Remix.run Logo
logicprog 9 hours ago

I mean, you can literally clone my repo, run the Python that rebuilds the database and does the whole data analysis and to end from scratch, and verify that the numbers are accurate. I made the code for this analysis public for that exact reason. This wasn't just an LLM running unsupervised in a loop. I came up with the methodologies and metrics and data scraping strategies precisely myself, iterated on it to try to be as honest with what the data could show as possible.

sanitycheck 9 hours ago | parent | next [-]

I think the point people are making is that when the text has an "AI smell" (it does), we immediately lose trust in the veracity of any claim being made and feel like continuing to read what is possibly a hallucinated fiction is a complete waste of time.

At this point we're all used to skimming through thousands of AI-generated sentences every working day and constantly thinking "this is likely to be 20% bullshit", it's hard to turn that off even if I try.

logicprog 9 hours ago | parent [-]

Do you think it would help if I went through and manually rewrote all of the prose? If it would get people to listen, I'd be totally willing to do it. It's not like I don't like writing. I just was focused on something else when I was making this, namely trying to find a good methodology that isn't insane for this low amount of data.

JasonSage 8 hours ago | parent | next [-]

When there's no discernable human filter on the text output, reading the text suggests it's what the LLM produced and not what a human considered.

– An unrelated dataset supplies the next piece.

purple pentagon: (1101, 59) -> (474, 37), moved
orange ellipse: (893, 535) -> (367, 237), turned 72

This is low-quality--every single day I witness Codex and Claude misunderstand, mislead, and hallucinate responses based on "assumptions" and I have to fact-check them.

If I wanted a statistical analysis and to be the human in the loop, I would ask the LLM myself, and I would definitely NOT read an article that just dumps the LLM output as-is.

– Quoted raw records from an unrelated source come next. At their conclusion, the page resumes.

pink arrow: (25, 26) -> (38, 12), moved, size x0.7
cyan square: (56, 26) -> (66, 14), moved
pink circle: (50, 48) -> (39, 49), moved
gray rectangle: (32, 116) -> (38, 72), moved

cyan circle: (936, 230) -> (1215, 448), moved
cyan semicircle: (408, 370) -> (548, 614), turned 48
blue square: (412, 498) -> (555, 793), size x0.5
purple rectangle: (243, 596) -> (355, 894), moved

bradrn 9 hours ago | parent | prev | next [-]

Yes, that would help considerably.

(Also, I suggest clearly acknowledging where AI was/wasn’t used. I like CuriosityC’s suggestion: https://news.ycombinator.com/item?id=48411968)

logicprog 8 hours ago | parent [-]

Alright, I'll do that. Although, sadly, I already posted it here, so I won't be able to post it again — I'll be stuck with this trash comments section that doesn't deal with any of the actual claims, just the aesthetics.

sanitycheck 8 hours ago | parent | prev [-]

I'm pretty sure more people would read it to the end if it didn't seem like AI output, yes.. At the very least you would have fewer (maybe not 0!) comments here saying it's AI slop.

BigTTYGothGF 8 hours ago | parent | prev [-]

> I mean, you can literally

You didn't care enough to make a good writeup, why should we believe that you cared enough to make a good analysis?

skeledrew 8 hours ago | parent [-]

You don't have to believe. The repository is there for anyone to attempt reproducing the results. Criticisms without proof when there's a pretty straightforward way toward that proof are pointless. Go run the experiment and rip that apart if it doesn't hold up. And until then, refrain from criticizing.